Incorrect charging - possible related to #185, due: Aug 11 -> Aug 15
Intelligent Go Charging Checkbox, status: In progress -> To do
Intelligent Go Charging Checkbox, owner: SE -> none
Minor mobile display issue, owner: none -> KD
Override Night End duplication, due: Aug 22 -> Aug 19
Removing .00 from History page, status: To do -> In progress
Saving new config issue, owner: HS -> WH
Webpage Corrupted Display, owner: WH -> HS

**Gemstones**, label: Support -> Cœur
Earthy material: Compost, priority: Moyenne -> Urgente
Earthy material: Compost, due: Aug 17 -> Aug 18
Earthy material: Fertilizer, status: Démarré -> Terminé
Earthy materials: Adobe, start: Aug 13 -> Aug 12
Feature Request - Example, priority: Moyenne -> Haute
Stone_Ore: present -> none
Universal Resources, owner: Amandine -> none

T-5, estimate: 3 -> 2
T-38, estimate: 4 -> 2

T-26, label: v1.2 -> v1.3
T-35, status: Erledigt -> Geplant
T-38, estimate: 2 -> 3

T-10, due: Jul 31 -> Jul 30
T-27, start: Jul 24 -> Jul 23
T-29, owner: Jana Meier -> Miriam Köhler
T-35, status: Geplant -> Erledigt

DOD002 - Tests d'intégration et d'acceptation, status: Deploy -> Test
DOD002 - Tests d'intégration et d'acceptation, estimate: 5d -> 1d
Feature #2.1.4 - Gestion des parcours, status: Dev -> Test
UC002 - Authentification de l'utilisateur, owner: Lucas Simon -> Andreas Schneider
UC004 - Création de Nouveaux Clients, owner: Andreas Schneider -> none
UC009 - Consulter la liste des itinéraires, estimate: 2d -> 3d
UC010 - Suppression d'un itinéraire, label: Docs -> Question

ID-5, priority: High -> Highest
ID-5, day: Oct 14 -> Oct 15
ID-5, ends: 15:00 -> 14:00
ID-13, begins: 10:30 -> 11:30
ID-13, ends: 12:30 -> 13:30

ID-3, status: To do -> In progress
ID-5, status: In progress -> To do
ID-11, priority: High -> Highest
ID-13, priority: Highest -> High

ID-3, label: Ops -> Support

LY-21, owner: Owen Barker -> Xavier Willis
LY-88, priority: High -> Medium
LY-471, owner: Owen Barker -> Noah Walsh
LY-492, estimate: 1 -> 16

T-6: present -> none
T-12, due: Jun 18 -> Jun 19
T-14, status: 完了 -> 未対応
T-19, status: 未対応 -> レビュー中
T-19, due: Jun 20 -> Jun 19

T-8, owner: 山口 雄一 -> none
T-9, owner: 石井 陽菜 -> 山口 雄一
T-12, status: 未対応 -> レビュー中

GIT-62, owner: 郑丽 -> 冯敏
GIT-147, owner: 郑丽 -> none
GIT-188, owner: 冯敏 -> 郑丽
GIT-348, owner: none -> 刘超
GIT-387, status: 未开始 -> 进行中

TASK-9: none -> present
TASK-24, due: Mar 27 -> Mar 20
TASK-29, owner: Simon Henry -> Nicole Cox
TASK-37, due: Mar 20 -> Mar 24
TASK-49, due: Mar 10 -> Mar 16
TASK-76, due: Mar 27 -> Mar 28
- - -
**DIRECTIVE:** The full listing should be duplicated exactly, line by line.

**RESULT OF THIS TASK:**
Incorrect charging - possible related to #185, due: Aug 11 -> Aug 15
Intelligent Go Charging Checkbox, status: In progress -> To do
Intelligent Go Charging Checkbox, owner: SE -> none
Minor mobile display issue, owner: none -> KD
Override Night End duplication, due: Aug 22 -> Aug 19
Removing .00 from History page, status: To do -> In progress
Saving new config issue, owner: HS -> WH
Webpage Corrupted Display, owner: WH -> HS

**Gemstones**, label: Support -> Cœur
Earthy material: Compost, priority: Moyenne -> Urgente
Earthy material: Compost, due: Aug 17 -> Aug 18
Earthy material: Fertilizer, status: Démarré -> Terminé
Earthy materials: Adobe, start: Aug 13 -> Aug 12
Feature Request - Example, priority: Moyenne -> Haute
Stone_Ore: present -> none
Universal Resources, owner: Amandine -> none

T-5, estimate: 3 -> 2
T-38, estimate: 4 -> 2

T-26, label: v1.2 -> v1.3
T-35, status: Erledigt -> Geplant
T-38, estimate: 2 -> 3

T-10, due: Jul 31 -> Jul 30
T-27, start: Jul 24 -> Jul 23
T-29, owner: Jana Meier -> Miriam Köhler
T-35, status: Geplant -> Erledigt

DOD002 - Tests d'intégration et d'acceptation, status: Deploy -> Test
DOD002 - Tests d'intégration et d'acceptation, estimate: 5d -> 1d
Feature #2.1.4 - Gestion des parcours, status: Dev -> Test
UC002 - Authentification de l'utilisateur, owner: Lucas Simon -> Andreas Schneider
UC004 - Création de Nouveaux Clients, owner: Andreas Schneider -> none
UC009 - Consulter la liste des itinéraires, estimate: 2d -> 3d
UC010 - Suppression d'un itinéraire, label: Docs -> Question

ID-5, priority: High -> Highest
ID-5, day: Oct 14 -> Oct 15
ID-5, ends: 15:00 -> 14:00
ID-13, begins: 10:30 -> 11:30
ID-13, ends: 12:30 -> 13:30

ID-3, status: To do -> In progress
ID-5, status: In progress -> To do
ID-11, priority: High -> Highest
ID-13, priority: Highest -> High

ID-3, label: Ops -> Support

LY-21, owner: Owen Barker -> Xavier Willis
LY-88, priority: High -> Medium
LY-471, owner: Owen Barker -> Noah Walsh
LY-492, estimate: 1 -> 16

T-6: present -> none
T-12, due: Jun 18 -> Jun 19
T-14, status: 完了 -> 未対応
T-19, status: 未対応 -> レビュー中
T-19, due: Jun 20 -> Jun 19

T-8, owner: 山口 雄一 -> none
T-9, owner: 石井 陽菜 -> 山口 雄一
T-12, status: 未対応 -> レビュー中

GIT-62, owner: 郑丽 -> 冯敏
GIT-147, owner: 郑丽 -> none
GIT-188, owner: 冯敏 -> 郑丽
GIT-348, owner: none -> 刘超
GIT-387, status: 未开始 -> 进行中

TASK-9: none -> present
TASK-24, due: Mar 27 -> Mar 20
TASK-29, owner: Simon Henry -> Nicole Cox
TASK-37, due: Mar 20 -> Mar 24
TASK-49, due: Mar 10 -> Mar 16
TASK-76, due: Mar 27 -> Mar 28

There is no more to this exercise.